====== Records provided

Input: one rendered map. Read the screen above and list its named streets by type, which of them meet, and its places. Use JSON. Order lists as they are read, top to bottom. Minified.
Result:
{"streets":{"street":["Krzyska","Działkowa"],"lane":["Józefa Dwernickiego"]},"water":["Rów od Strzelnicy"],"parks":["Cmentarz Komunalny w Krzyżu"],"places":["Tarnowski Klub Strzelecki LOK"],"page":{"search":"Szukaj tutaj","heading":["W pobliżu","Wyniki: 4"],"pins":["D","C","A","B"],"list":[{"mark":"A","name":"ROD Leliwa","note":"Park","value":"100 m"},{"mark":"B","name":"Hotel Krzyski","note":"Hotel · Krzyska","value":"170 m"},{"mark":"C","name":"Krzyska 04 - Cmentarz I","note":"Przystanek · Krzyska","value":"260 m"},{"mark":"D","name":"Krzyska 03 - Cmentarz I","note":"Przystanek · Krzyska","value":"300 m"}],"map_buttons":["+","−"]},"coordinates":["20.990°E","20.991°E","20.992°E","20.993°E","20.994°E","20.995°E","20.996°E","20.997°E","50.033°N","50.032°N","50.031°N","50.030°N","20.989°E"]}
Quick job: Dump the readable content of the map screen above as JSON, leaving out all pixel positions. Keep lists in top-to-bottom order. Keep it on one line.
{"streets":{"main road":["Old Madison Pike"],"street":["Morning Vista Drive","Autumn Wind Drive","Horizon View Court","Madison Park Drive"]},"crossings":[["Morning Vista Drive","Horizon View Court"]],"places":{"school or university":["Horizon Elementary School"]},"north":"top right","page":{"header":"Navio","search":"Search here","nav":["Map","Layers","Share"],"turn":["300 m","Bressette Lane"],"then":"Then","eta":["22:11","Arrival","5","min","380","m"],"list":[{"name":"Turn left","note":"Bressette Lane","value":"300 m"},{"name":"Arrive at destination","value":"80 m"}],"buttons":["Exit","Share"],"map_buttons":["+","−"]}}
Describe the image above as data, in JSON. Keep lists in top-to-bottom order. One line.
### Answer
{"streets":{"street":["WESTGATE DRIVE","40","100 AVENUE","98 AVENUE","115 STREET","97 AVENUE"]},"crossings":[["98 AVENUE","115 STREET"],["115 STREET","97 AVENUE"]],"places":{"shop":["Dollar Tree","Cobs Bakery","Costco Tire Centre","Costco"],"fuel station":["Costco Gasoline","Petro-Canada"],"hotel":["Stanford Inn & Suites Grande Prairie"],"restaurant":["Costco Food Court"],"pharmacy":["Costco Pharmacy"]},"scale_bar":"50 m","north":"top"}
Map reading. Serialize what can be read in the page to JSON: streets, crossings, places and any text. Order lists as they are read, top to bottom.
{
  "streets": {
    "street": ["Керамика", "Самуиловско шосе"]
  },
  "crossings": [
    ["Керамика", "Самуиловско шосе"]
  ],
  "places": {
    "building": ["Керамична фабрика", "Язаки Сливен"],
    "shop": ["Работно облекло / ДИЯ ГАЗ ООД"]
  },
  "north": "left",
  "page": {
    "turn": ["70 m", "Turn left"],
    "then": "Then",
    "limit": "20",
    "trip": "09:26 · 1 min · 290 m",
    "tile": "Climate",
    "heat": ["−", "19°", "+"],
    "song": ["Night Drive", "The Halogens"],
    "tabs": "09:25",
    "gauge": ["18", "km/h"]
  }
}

============

● Work task
Restate the data above exactly, keeping each word as it stands.

● Result below
Input: one rendered map. Read the screen above and list its named streets by type, which of them meet, and its places. Use JSON. Order lists as they are read, top to bottom. Minified.
Result:
{"streets":{"street":["Krzyska","Działkowa"],"lane":["Józefa Dwernickiego"]},"water":["Rów od Strzelnicy"],"parks":["Cmentarz Komunalny w Krzyżu"],"places":["Tarnowski Klub Strzelecki LOK"],"page":{"search":"Szukaj tutaj","heading":["W pobliżu","Wyniki: 4"],"pins":["D","C","A","B"],"list":[{"mark":"A","name":"ROD Leliwa","note":"Park","value":"100 m"},{"mark":"B","name":"Hotel Krzyski","note":"Hotel · Krzyska","value":"170 m"},{"mark":"C","name":"Krzyska 04 - Cmentarz I","note":"Przystanek · Krzyska","value":"260 m"},{"mark":"D","name":"Krzyska 03 - Cmentarz I","note":"Przystanek · Krzyska","value":"300 m"}],"map_buttons":["+","−"]},"coordinates":["20.990°E","20.991°E","20.992°E","20.993°E","20.994°E","20.995°E","20.996°E","20.997°E","50.033°N","50.032°N","50.031°N","50.030°N","20.989°E"]}
Quick job: Dump the readable content of the map screen above as JSON, leaving out all pixel positions. Keep lists in top-to-bottom order. Keep it on one line.
{"streets":{"main road":["Old Madison Pike"],"street":["Morning Vista Drive","Autumn Wind Drive","Horizon View Court","Madison Park Drive"]},"crossings":[["Morning Vista Drive","Horizon View Court"]],"places":{"school or university":["Horizon Elementary School"]},"north":"top right","page":{"header":"Navio","search":"Search here","nav":["Map","Layers","Share"],"turn":["300 m","Bressette Lane"],"then":"Then","eta":["22:11","Arrival","5","min","380","m"],"list":[{"name":"Turn left","note":"Bressette Lane","value":"300 m"},{"name":"Arrive at destination","value":"80 m"}],"buttons":["Exit","Share"],"map_buttons":["+","−"]}}
Describe the image above as data, in JSON. Keep lists in top-to-bottom order. One line.
### Answer
{"streets":{"street":["WESTGATE DRIVE","40","100 AVENUE","98 AVENUE","115 STREET","97 AVENUE"]},"crossings":[["98 AVENUE","115 STREET"],["115 STREET","97 AVENUE"]],"places":{"shop":["Dollar Tree","Cobs Bakery","Costco Tire Centre","Costco"],"fuel station":["Costco Gasoline","Petro-Canada"],"hotel":["Stanford Inn & Suites Grande Prairie"],"restaurant":["Costco Food Court"],"pharmacy":["Costco Pharmacy"]},"scale_bar":"50 m","north":"top"}
Map reading. Serialize what can be read in the page to JSON: streets, crossings, places and any text. Order lists as they are read, top to bottom.
{
  "streets": {
    "street": ["Керамика", "Самуиловско шосе"]
  },
  "crossings": [
    ["Керамика", "Самуиловско шосе"]
  ],
  "places": {
    "building": ["Керамична фабрика", "Язаки Сливен"],
    "shop": ["Работно облекло / ДИЯ ГАЗ ООД"]
  },
  "north": "left",
  "page": {
    "turn": ["70 m", "Turn left"],
    "then": "Then",
    "limit": "20",
    "trip": "09:26 · 1 min · 290 m",
    "tile": "Climate",
    "heat": ["−", "19°", "+"],
    "song": ["Night Drive", "The Halogens"],
    "tabs": "09:25",
    "gauge": ["18", "km/h"]
  }
}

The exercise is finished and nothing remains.